** begin **
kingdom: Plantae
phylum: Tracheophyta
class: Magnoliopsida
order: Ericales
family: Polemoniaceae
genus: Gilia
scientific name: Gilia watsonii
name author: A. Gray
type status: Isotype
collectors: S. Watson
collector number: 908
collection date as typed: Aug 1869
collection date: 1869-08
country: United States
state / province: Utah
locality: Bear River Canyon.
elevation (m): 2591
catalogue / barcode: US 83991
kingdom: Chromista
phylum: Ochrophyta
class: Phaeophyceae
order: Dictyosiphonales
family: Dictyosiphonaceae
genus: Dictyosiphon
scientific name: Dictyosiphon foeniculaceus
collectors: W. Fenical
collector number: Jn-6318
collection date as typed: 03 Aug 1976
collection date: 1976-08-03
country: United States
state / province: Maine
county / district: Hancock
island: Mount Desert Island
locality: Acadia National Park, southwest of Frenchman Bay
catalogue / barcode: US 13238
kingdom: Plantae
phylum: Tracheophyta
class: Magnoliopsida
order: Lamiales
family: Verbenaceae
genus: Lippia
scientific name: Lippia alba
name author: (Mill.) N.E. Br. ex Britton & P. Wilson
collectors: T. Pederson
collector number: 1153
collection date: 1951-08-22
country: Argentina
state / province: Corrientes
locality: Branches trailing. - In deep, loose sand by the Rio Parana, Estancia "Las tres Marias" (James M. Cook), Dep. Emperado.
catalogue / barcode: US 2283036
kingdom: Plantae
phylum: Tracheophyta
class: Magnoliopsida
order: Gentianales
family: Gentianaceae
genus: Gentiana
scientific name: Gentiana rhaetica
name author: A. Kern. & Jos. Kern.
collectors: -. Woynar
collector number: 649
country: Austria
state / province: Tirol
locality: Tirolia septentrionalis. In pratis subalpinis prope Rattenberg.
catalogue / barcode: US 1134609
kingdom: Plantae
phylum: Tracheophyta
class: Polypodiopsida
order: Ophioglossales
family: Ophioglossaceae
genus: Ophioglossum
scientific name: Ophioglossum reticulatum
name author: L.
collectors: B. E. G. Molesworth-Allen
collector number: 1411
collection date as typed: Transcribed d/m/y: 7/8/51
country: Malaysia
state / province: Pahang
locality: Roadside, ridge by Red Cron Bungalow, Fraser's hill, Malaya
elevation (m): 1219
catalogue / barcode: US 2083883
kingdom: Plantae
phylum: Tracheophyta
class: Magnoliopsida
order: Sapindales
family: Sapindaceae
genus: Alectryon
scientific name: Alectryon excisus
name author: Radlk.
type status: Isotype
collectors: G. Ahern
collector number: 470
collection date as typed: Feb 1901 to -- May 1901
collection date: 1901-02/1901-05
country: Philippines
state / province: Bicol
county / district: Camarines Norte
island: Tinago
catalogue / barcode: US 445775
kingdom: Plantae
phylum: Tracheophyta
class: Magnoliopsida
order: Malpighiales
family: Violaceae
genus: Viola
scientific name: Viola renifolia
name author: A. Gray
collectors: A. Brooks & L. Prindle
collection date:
** end **
Rewrite all of the lines above as a numbered list, leaving out any blank lines.

Written answer:
1. kingdom: Plantae
2. phylum: Tracheophyta
3. class: Magnoliopsida
4. order: Ericales
5. family: Polemoniaceae
6. genus: Gilia
7. scientific name: Gilia watsonii
8. name author: A. Gray
9. type status: Isotype
10. collectors: S. Watson
11. collector number: 908
12. collection date as typed: Aug 1869
13. collection date: 1869-08
14. country: United States
15. state / province: Utah
16. locality: Bear River Canyon.
17. elevation (m): 2591
18. catalogue / barcode: US 83991
19. kingdom: Chromista
20. phylum: Ochrophyta
21. class: Phaeophyceae
22. order: Dictyosiphonales
23. family: Dictyosiphonaceae
24. genus: Dictyosiphon
25. scientific name: Dictyosiphon foeniculaceus
26. collectors: W. Fenical
27. collector number: Jn-6318
28. collection date as typed: 03 Aug 1976
29. collection date: 1976-08-03
30. country: United States
31. state / province: Maine
32. county / district: Hancock
33. island: Mount Desert Island
34. locality: Acadia National Park, southwest of Frenchman Bay
35. catalogue / barcode: US 13238
36. kingdom: Plantae
37. phylum: Tracheophyta
38. class: Magnoliopsida
39. order: Lamiales
40. family: Verbenaceae
41. genus: Lippia
42. scientific name: Lippia alba
43. name author: (Mill.) N.E. Br. ex Britton & P. Wilson
44. collectors: T. Pederson
45. collector number: 1153
46. collection date: 1951-08-22
47. country: Argentina
48. state / province: Corrientes
49. locality: Branches trailing. - In deep, loose sand by the Rio Parana, Estancia "Las tres Marias" (James M. Cook), Dep. Emperado.
50. catalogue / barcode: US 2283036
51. kingdom: Plantae
52. phylum: Tracheophyta
53. class: Magnoliopsida
54. order: Gentianales
55. family: Gentianaceae
56. genus: Gentiana
57. scientific name: Gentiana rhaetica
58. name author: A. Kern. & Jos. Kern.
59. collectors: -. Woynar
60. collector number: 649
61. country: Austria
62. state / province: Tirol
63. locality: Tirolia septentrionalis. In pratis subalpinis prope Rattenberg.
64. catalogue / barcode: US 1134609
65. kingdom: Plantae
66. phylum: Tracheophyta
67. class: Polypodiopsida
68. order: Ophioglossales
69. family: Ophioglossaceae
70. genus: Ophioglossum
71. scientific name: Ophioglossum reticulatum
72. name author: L.
73. collectors: B. E. G. Molesworth-Allen
74. collector number: 1411
75. collection date as typed: Transcribed d/m/y: 7/8/51
76. country: Malaysia
77. state / province: Pahang
78. locality: Roadside, ridge by Red Cron Bungalow, Fraser's hill, Malaya
79. elevation (m): 1219
80. catalogue / barcode: US 2083883
81. kingdom: Plantae
82. phylum: Tracheophyta
83. class: Magnoliopsida
84. order: Sapindales
85. family: Sapindaceae
86. genus: Alectryon
87. scientific name: Alectryon excisus
88. name author: Radlk.
89. type status: Isotype
90. collectors: G. Ahern
91. collector number: 470
92. collection date as typed: Feb 1901 to -- May 1901
93. collection date: 1901-02/1901-05
94. country: Philippines
95. state / province: Bicol
96. county / district: Camarines Norte
97. island: Tinago
98. catalogue / barcode: US 445775
99. kingdom: Plantae
100. phylum: Tracheophyta
101. class: Magnoliopsida
102. order: Malpighiales
103. family: Violaceae
104. genus: Viola
105. scientific name: Viola renifolia
106. name author: A. Gray
107. collectors: A. Brooks & L. Prindle
108. collection date:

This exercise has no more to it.